- **Excerpted passage**:
The model cost, meanwhile, comprises the bits for the RGB values for each of the two clusters. At 32-bit precision, this gives

2 \times 3 \times 32 = 192

. The next step is to cluster patches in the image. By ‘patch’, we here mean a

2 \times 2

region of pixels, see Appendix C.2 for a full description of the computation of patch cluster labels. In the full method, we consider overlapping patches, but for simplicity here, we will show non-overlapping of size

2 \times 2

. This would give three clusters, those mostly composed of 0 s, 1 s, 2 s. The result is as in Figure 3 (bottom) (These are for illustrative purposes only and may differ from those output by our method). There are seven 0 s, three 3 s, three 4 s and three 5 s, giving information content

- 3 {log}_{2} \frac{3}{16} - 3 {log}_{2} \frac{3}{16} - 3 log \frac{3}{16} - 7 log \frac{7}{16} \approx 7.25 + 7.25 + 7.25 + 8.35 = 30.08 .

Here, there are three cluster centroids, which takes

3 \times 3 \times 32 = 288

. The total score for this image is then 192 + 99.59 + 288 + 30.08 = 609.67. Because this toy image is small, the cost is dominated by the model cost, but for larger images, it is dominated by the index cost, as can be seen in Figure 4.

Figure 3. (Top): Toy example image. (Middle) The MDL cluster labels for this image on the first level. One this level, two clusters are found, corresponding to blue-ish and green-ish pixels, and the meaningful portions, i.e., those pixels assigned a cluster centroid and not marked with ‘x’, are mostly in the bottom left and top right. (Bottom) The MDL cluster labels on the first level. One this level, there are again two clusters, now corresponding to green-ish and blue-ish patches, and the meaningful portions are entirely in the bottom left and top right.

3.2.2. Continuous Results

Figure 4 shows the LCC score for various types of images: Imagenet and Cifar10 are two datasets of natural images depicting a single, identifiable object. ‘halves’, and ‘stripes’ are two simple uniform types of image we create, the former are half black and half white, with the dividing line being at various angles, and the latter consists of black and white stripes of varying thickness and angles. We also include white noise images, ‘rand’. The natural images consistently get the highest score, and a very similar one across the two datasets, Imagenet and Cifar10; the simple uniform patterns get a moderate score, and random noise gets the lowest score of close to zero, even though the total cost is the highest of all image types. It is also striking that the fraction of the cost occupied by the residual description is much higher for images than for text. In order to make visible the differences in the LCC score portion, the residual portion of the bars in Figure 4 has been reduced by a factor of 5. The actual ratio of residual cost to LCC score (model cost plus index cost), is 20:1, even for the real-world images in Imagenet and Cifar10, and even higher for the other images. For natural language text, in contrast, this ratio is over 1:3. This is consistent with the conception of text as information dense: if we regard ‘information density’ as the ratio of the length of the meaningful portion of the description to the total length of the description, then our results find natural language text to be ∼60 times as information dense as real-world images.

- **Given request A**: Can you set down the rows word for word, starting at the top of the rows and ending with the line that contains "text_box One example", both ends included? Leave the pictures out of your answer.
The excerpt above has no connection to the rows that come next.

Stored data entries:
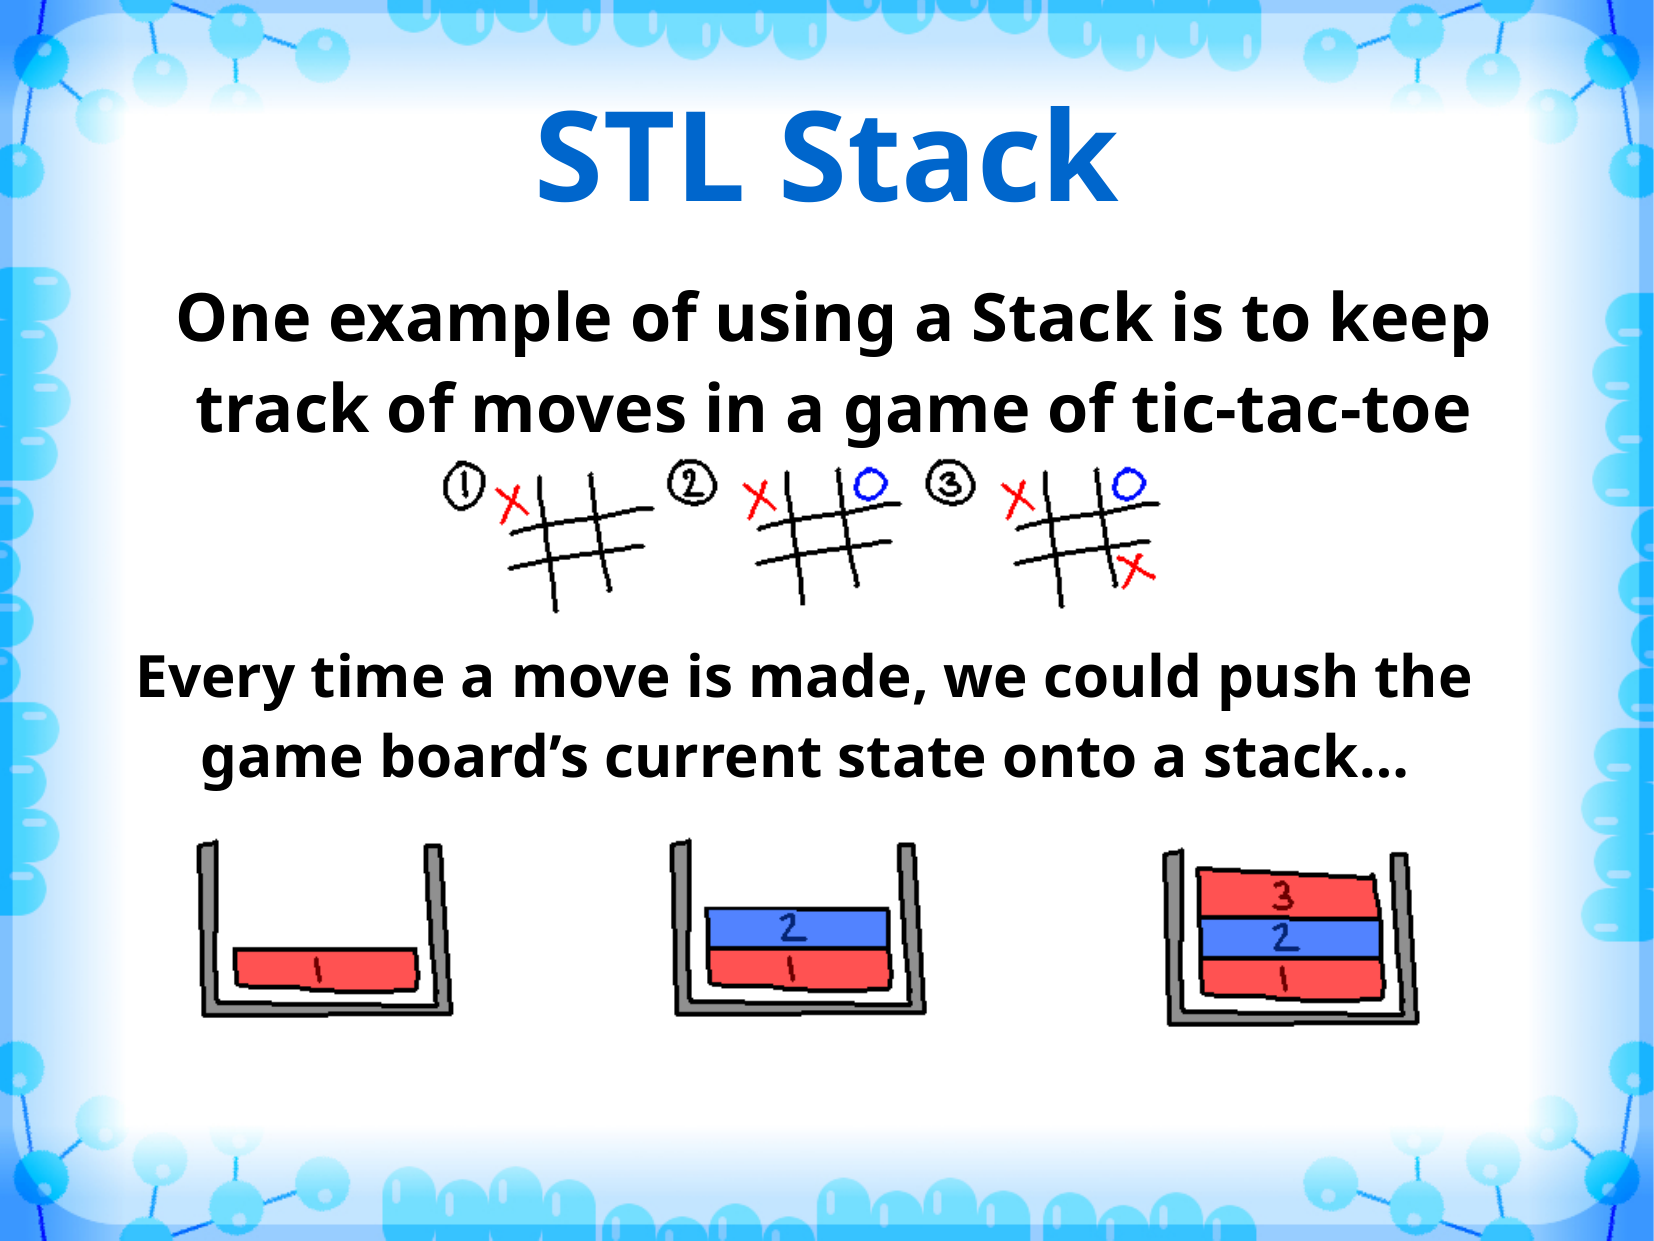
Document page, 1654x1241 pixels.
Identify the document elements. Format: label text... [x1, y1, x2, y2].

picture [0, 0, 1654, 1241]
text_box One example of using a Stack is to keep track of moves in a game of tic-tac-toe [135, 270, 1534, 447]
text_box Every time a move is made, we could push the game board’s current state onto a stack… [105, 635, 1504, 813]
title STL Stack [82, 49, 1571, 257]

- **Given request B**: Which image types does the excerpt on image description cost say Figure 4 shows LCC scores for?

- **Complete answer A**:
Document page, 1654x1241 pixels.
Identify the document elements. Format: label text... [x1, y1, x2, y2].

picture [0, 0, 1654, 1241]
text_box One example of using a Stack is to keep track of moves in a game of tic-tac-toe [135, 270, 1534, 447]

- **Complete answer B**:
- Imagenet
- Cifar10
- halves
- stripes
- rand (white noise images)